Raw data:
= Beginning of Section =

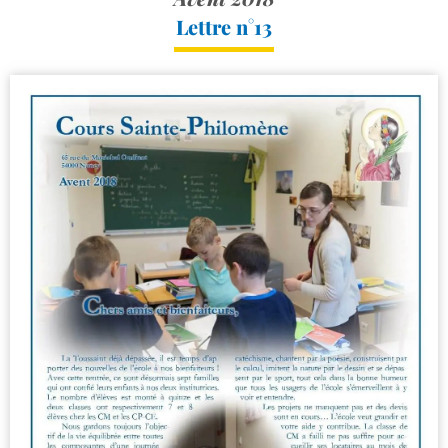
Lettre n°13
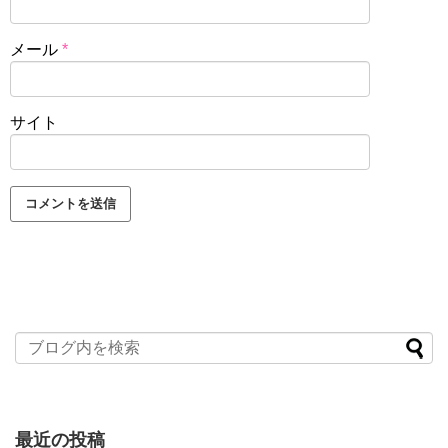
メール
*
サイト
最近の投稿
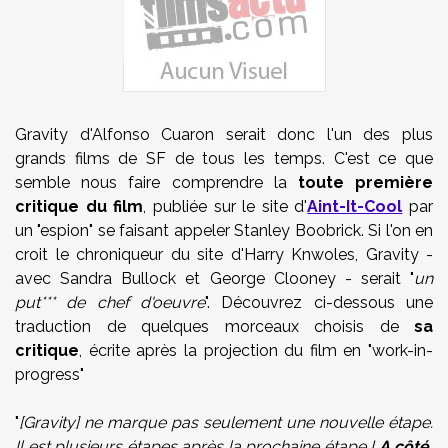
Gravity d'Alfonso Cuaron serait donc l'un des plus
grands films de SF de tous les temps. C'est ce que
semble nous faire comprendre la
toute première
critique du film
, publiée sur le site d'
Aint-It-Cool
par
un "espion" se faisant appeler Stanley Boobrick. Si l'on en
croit le chroniqueur du site d'
Harry Knwoles, Gravity -
avec Sandra Bullock et George Clooney - serait "
un
put*** de chef d'oeuvre
". Découvrez ci-dessous une
traduction de quelques morceaux choisis de
sa
critique
, écrite après la projection du film en "work-in-
progress"
"
[Gravity] ne marque pas seulement une nouvelle étape.
Il est plusieurs étapes après la prochaine étape !
A côté,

= End of Section =

Task directions: Quote word for word every line of the material above, starting at the line that contains "Gravity d'Alfonso Cuaron" and ending at the last line of the material.

Task answer:
Gravity d'Alfonso Cuaron serait donc l'un des plus
grands films de SF de tous les temps. C'est ce que
semble nous faire comprendre la
toute première
critique du film
, publiée sur le site d'
Aint-It-Cool
par
un "espion" se faisant appeler Stanley Boobrick. Si l'on en
croit le chroniqueur du site d'
Harry Knwoles, Gravity -
avec Sandra Bullock et George Clooney - serait "
un
put*** de chef d'oeuvre
". Découvrez ci-dessous une
traduction de quelques morceaux choisis de
sa
critique
, écrite après la projection du film en "work-in-
progress"
"
[Gravity] ne marque pas seulement une nouvelle étape.
Il est plusieurs étapes après la prochaine étape !
A côté,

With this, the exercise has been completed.